抽出された資料:
::::::::

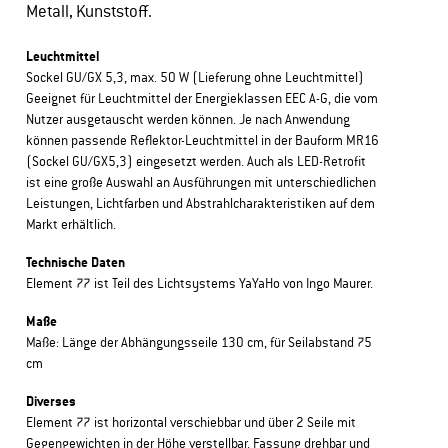
Metall, Kunststoff.
Leuchtmittel
Sockel GU/GX 5,3, max. 50 W (Lieferung ohne Leuchtmittel)
Geeignet für Leuchtmittel der Energieklassen EEC A-G, die vom
Nutzer ausgetauscht werden können. Je nach Anwendung
können passende Reflektor-Leuchtmittel in der Bauform MR16
(Sockel GU/GX5,3) eingesetzt werden. Auch als LED-Retrofit
ist eine große Auswahl an Ausführungen mit unterschiedlichen
Leistungen, Lichtfarben und Abstrahlcharakteristiken auf dem
Markt erhältlich.
Technische Daten
Element 77 ist Teil des Lichtsystems YaYaHo von Ingo Maurer.
Maße
Maße: Länge der Abhängungsseile 130 cm, für Seilabstand 75
cm
Diverses
Element 77 ist horizontal verschiebbar und über 2 Seile mit
Gegengewichten in der Höhe verstellbar. Fassung drehbar und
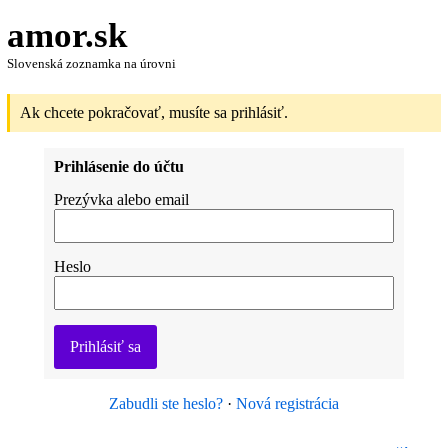
amor.sk
Slovenská zoznamka na úrovni
Ak chcete pokračovať, musíte sa prihlásiť.
Prihlásenie do účtu
Prezývka alebo email
Heslo
Prihlásiť sa
Zabudli ste heslo?
·
Nová registrácia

::::::::

作業の指示:
上の資料の各行を、一行につき一つの文字列とするJSONのリストとして示してください。空行と画像はリストに含めないでください。

作業の出力:
[
  "Metall, Kunststoff.",
  "Leuchtmittel",
  "Sockel GU/GX 5,3, max. 50 W (Lieferung ohne Leuchtmittel)",
  "Geeignet für Leuchtmittel der Energieklassen EEC A-G, die vom",
  "Nutzer ausgetauscht werden können. Je nach Anwendung",
  "können passende Reflektor-Leuchtmittel in der Bauform MR16",
  "(Sockel GU/GX5,3) eingesetzt werden. Auch als LED-Retrofit",
  "ist eine große Auswahl an Ausführungen mit unterschiedlichen",
  "Leistungen, Lichtfarben und Abstrahlcharakteristiken auf dem",
  "Markt erhältlich.",
  "Technische Daten",
  "Element 77 ist Teil des Lichtsystems YaYaHo von Ingo Maurer.",
  "Maße",
  "Maße: Länge der Abhängungsseile 130 cm, für Seilabstand 75",
  "cm",
  "Diverses",
  "Element 77 ist horizontal verschiebbar und über 2 Seile mit",
  "Gegengewichten in der Höhe verstellbar. Fassung drehbar und",
  "amor.sk",
  "Slovenská zoznamka na úrovni",
  "Ak chcete pokračovať, musíte sa prihlásiť.",
  "Prihlásenie do účtu",
  "Prezývka alebo email",
  "Heslo",
  "Prihlásiť sa",
  "Zabudli ste heslo?",
  "·",
  "Nová registrácia"
]